# Document excerpt
• • • • •

Deputy Health and Disability Commissioner Rose Wall has today issued a report finding a community support worker breached the Code of Health and Disability Services Consumers’ Rights (the Code) for her care of multiple consumers at a disability service.
The community support worker, who was employed to provide support to a group of people with disabilities, took non-consensual photos and videos of several consumers. These were stored on her phone and later accessed by her husband.
The worker alleged that she took the photos and videos to use as evidence of consumers’ violent and erratic behaviour, however, Ms Wall rejected this submission, given most of the photos showed consumers appearing calm.
“The act of taking these photographs and video recordings was inappropriate and did not demonstrate respect for the consumers,” said Ms Wall.
“In my view, the community support worker took these photographs and video recordings for an unnecessary and personal reason.”
Ms Wall found the community support worker breached Right 1(1) of the Code, which gives consumers the right to be treated with respect | mana, and Right 3, which gives consumers the right to services delivered in a way that respects their dignity | Tū rangatira Motuhake.

• • • • •

(Recorded data)

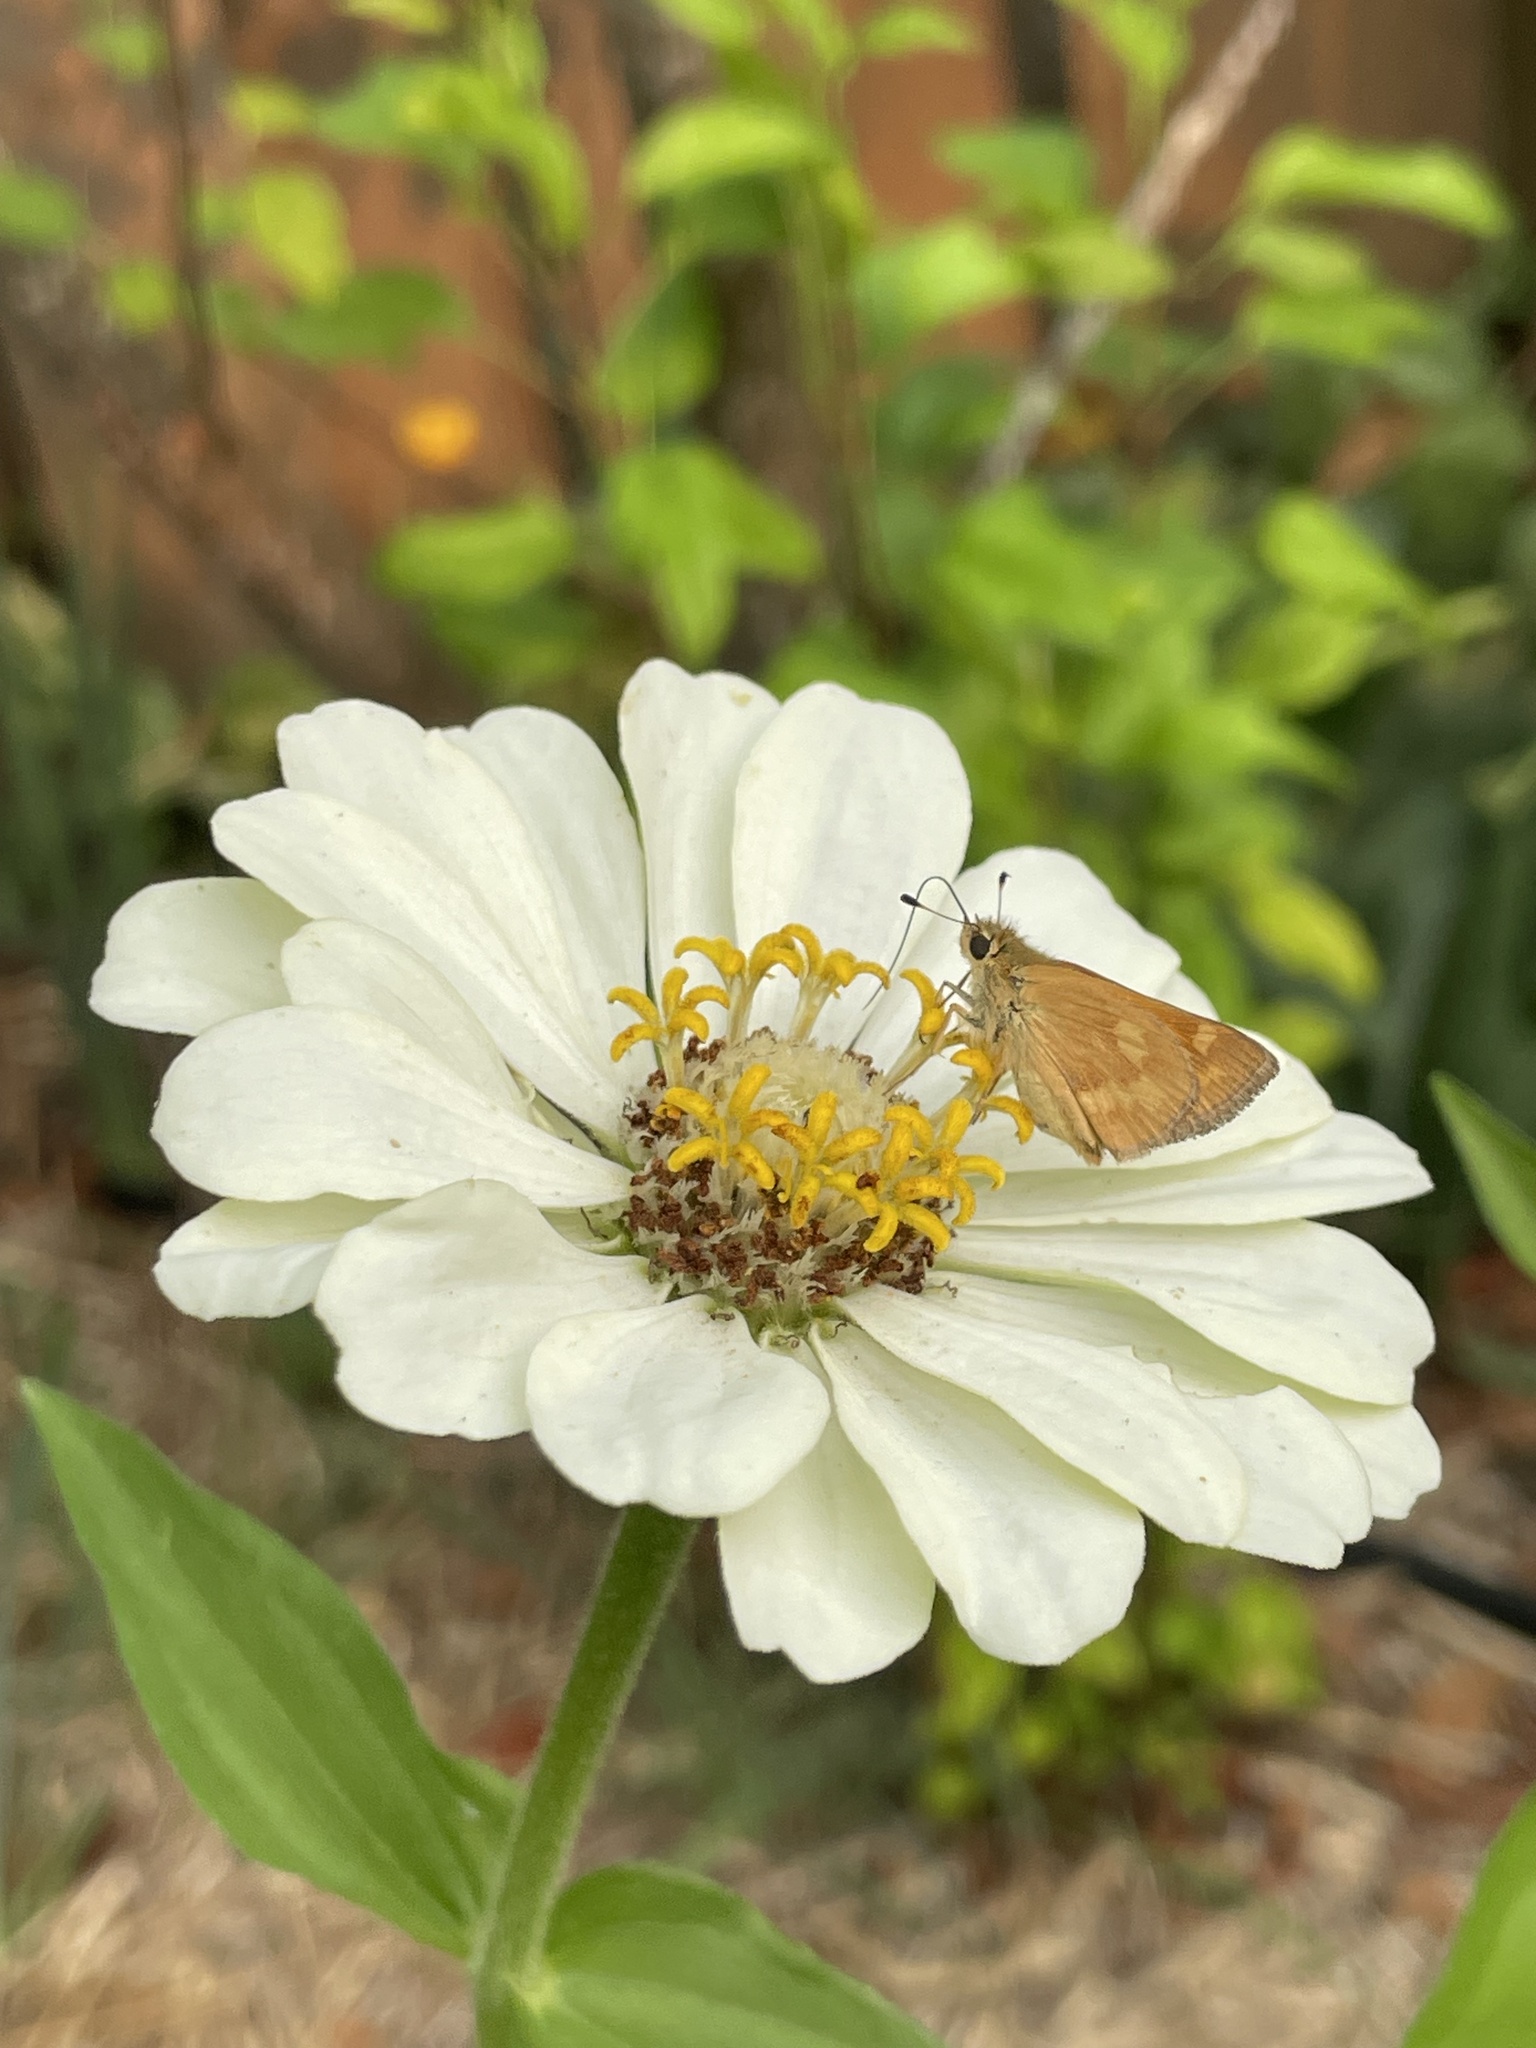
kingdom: Animalia
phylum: Arthropoda
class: Insecta
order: Lepidoptera
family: Hesperiidae
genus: Ochlodes
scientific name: Ochlodes sylvanoides
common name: Woodland skipper
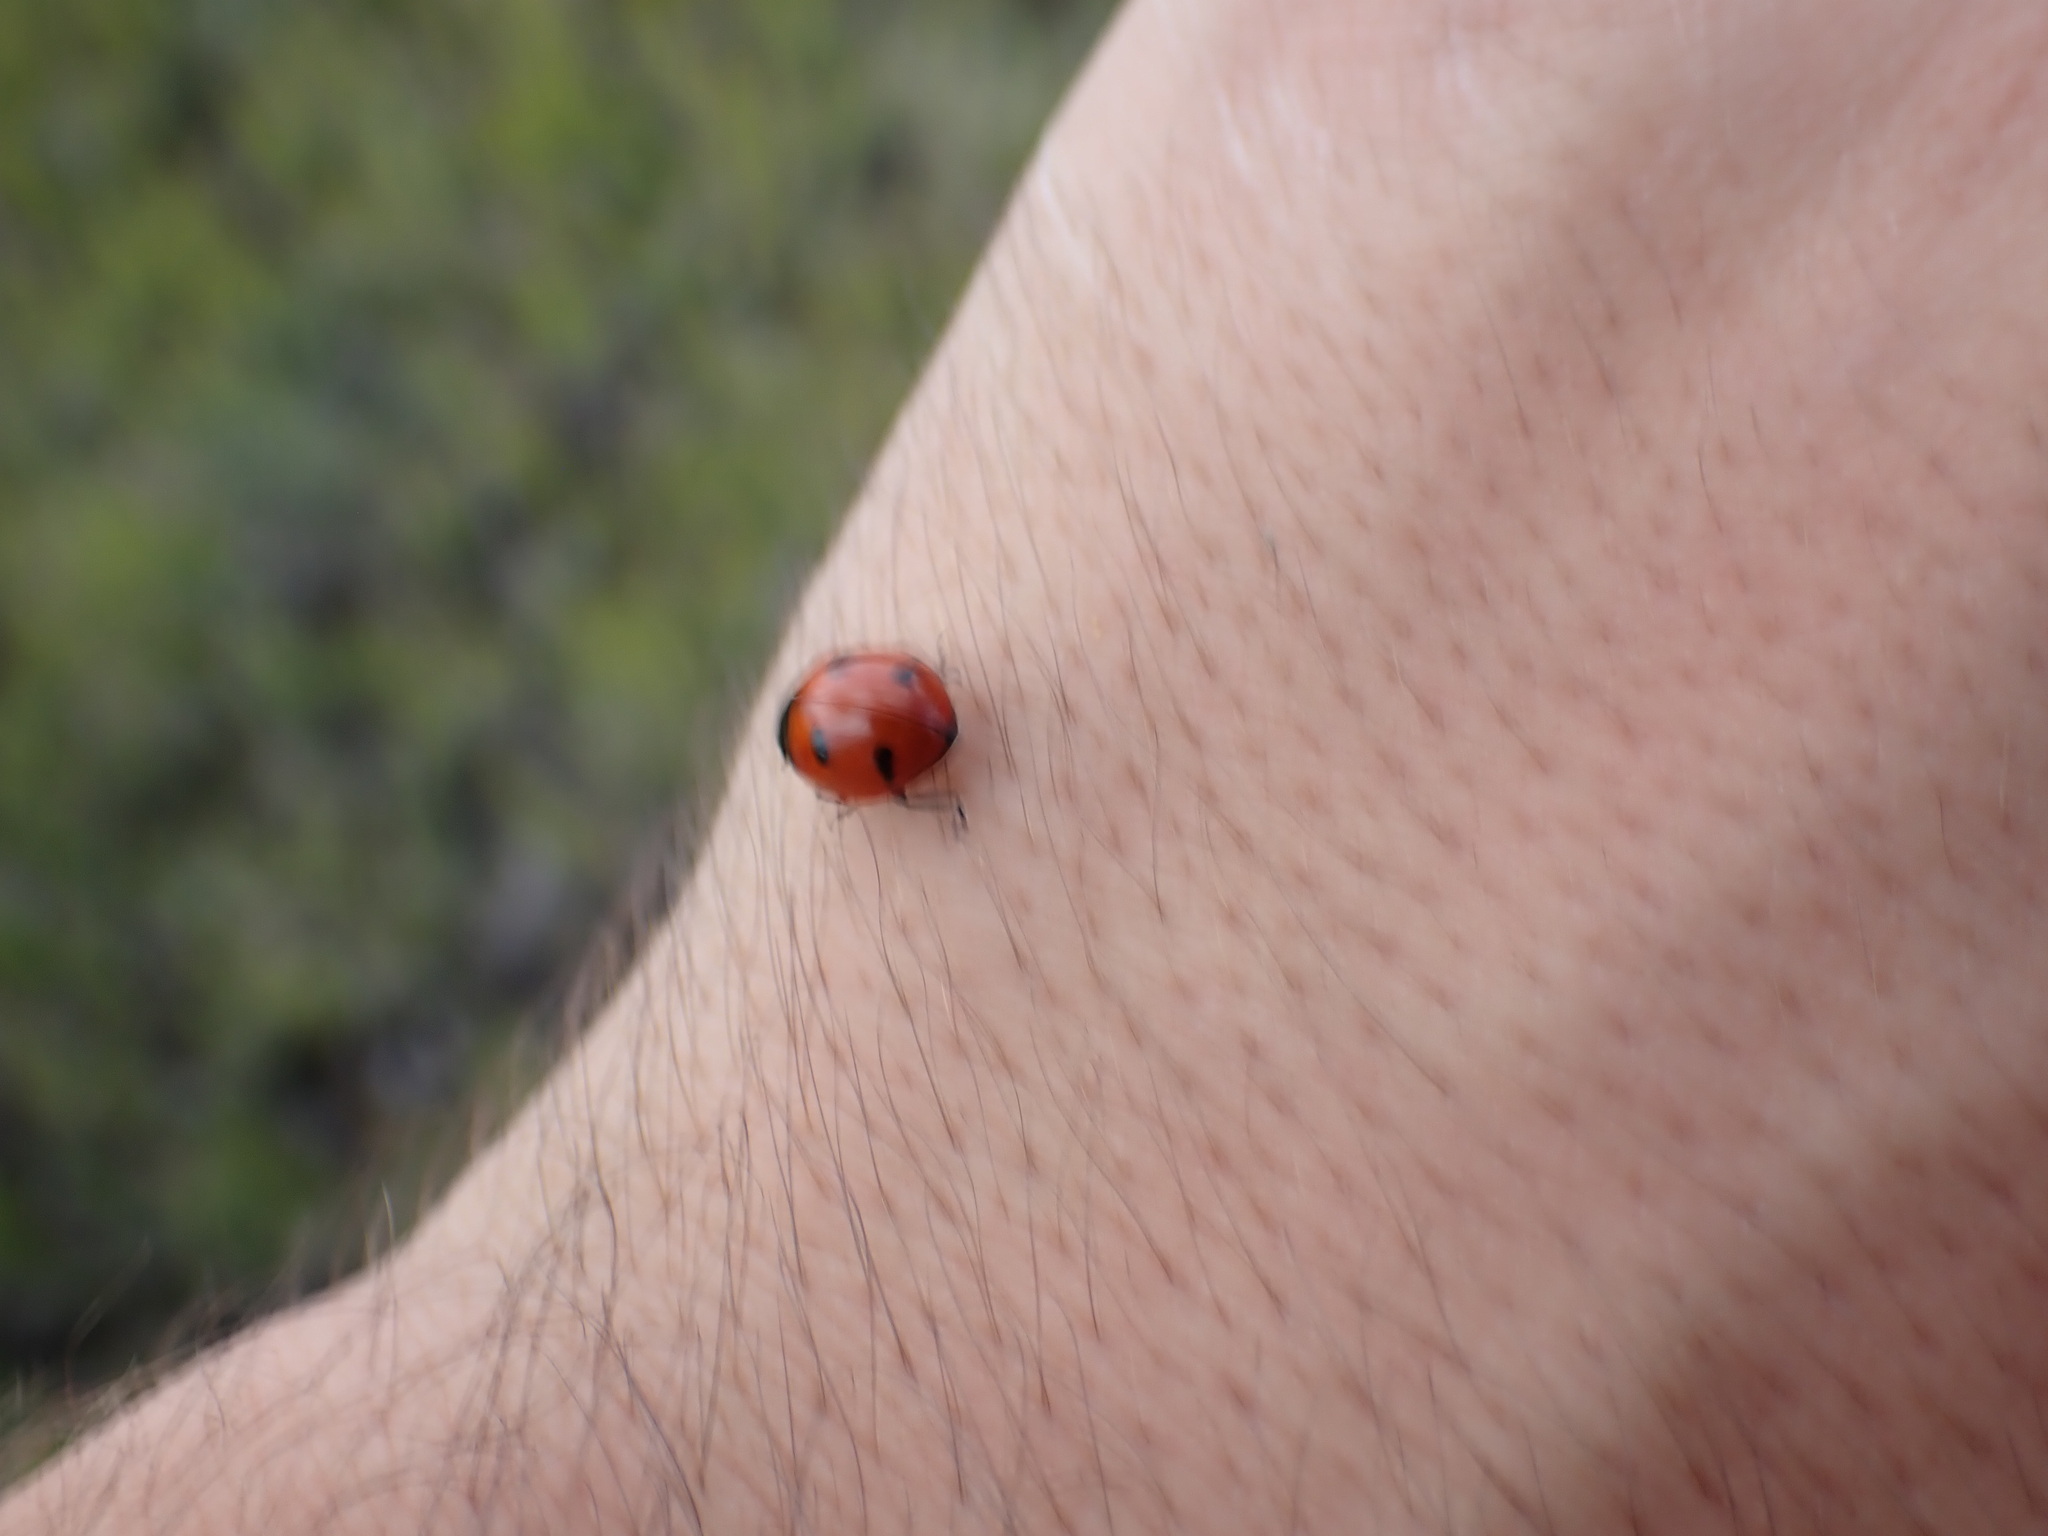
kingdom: Animalia
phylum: Arthropoda
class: Insecta
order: Coleoptera
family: Coccinellidae
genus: Coccinella
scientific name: Coccinella transversoguttata
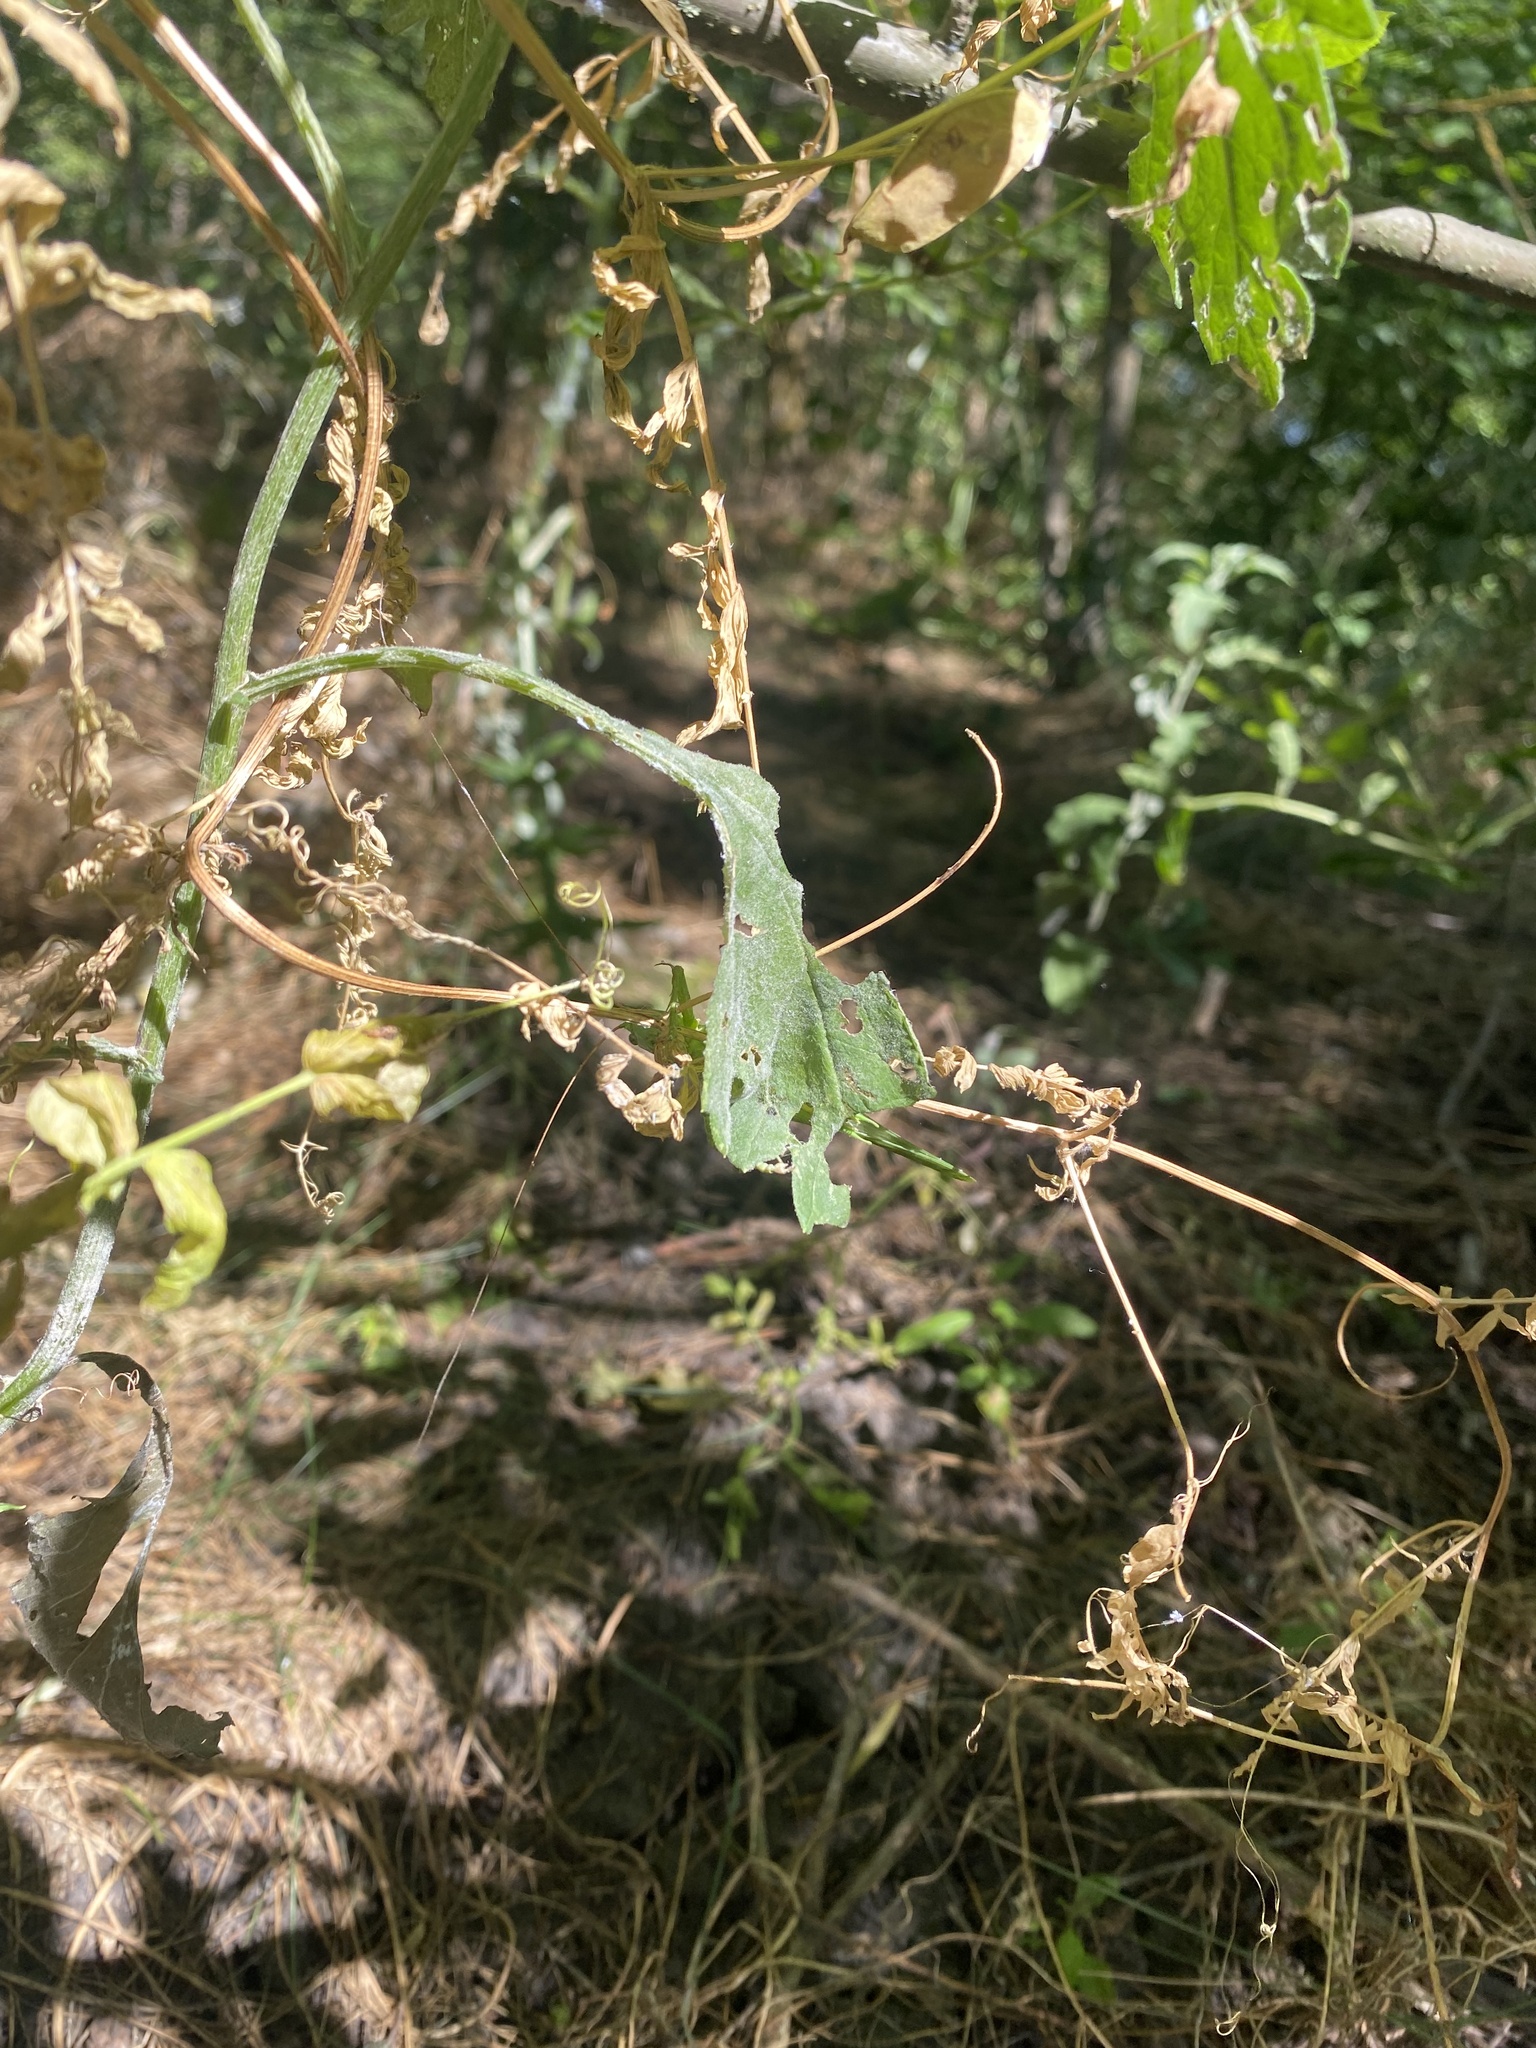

• • • • •

# Questions
[1] Answer these questions about the text on the disability service report.
(a) What is the title of the person who issued the report?
(b) Who later accessed the photos and videos stored on the worker's phone?
(c) What did most of the photos show, according to the reason given for rejecting the worker's submission?
[2] Write out the part of the text on the disability service report that runs from "Ms Wall found" to "Tū rangatira Motuhake.".
[3] List every non-English word that appears in the text on the disability service report.

# Task answers
[1]
(a) Deputy Health and Disability Commissioner
(b) Her husband
(c) Consumers appearing calm

[2]
Ms Wall found the community support worker breached Right 1(1) of the Code, which gives consumers the right to be treated with respect | mana, and Right 3, which gives consumers the right to services delivered in a way that respects their dignity | Tū rangatira Motuhake.

[3]
- mana
- Tū
- rangatira
- Motuhake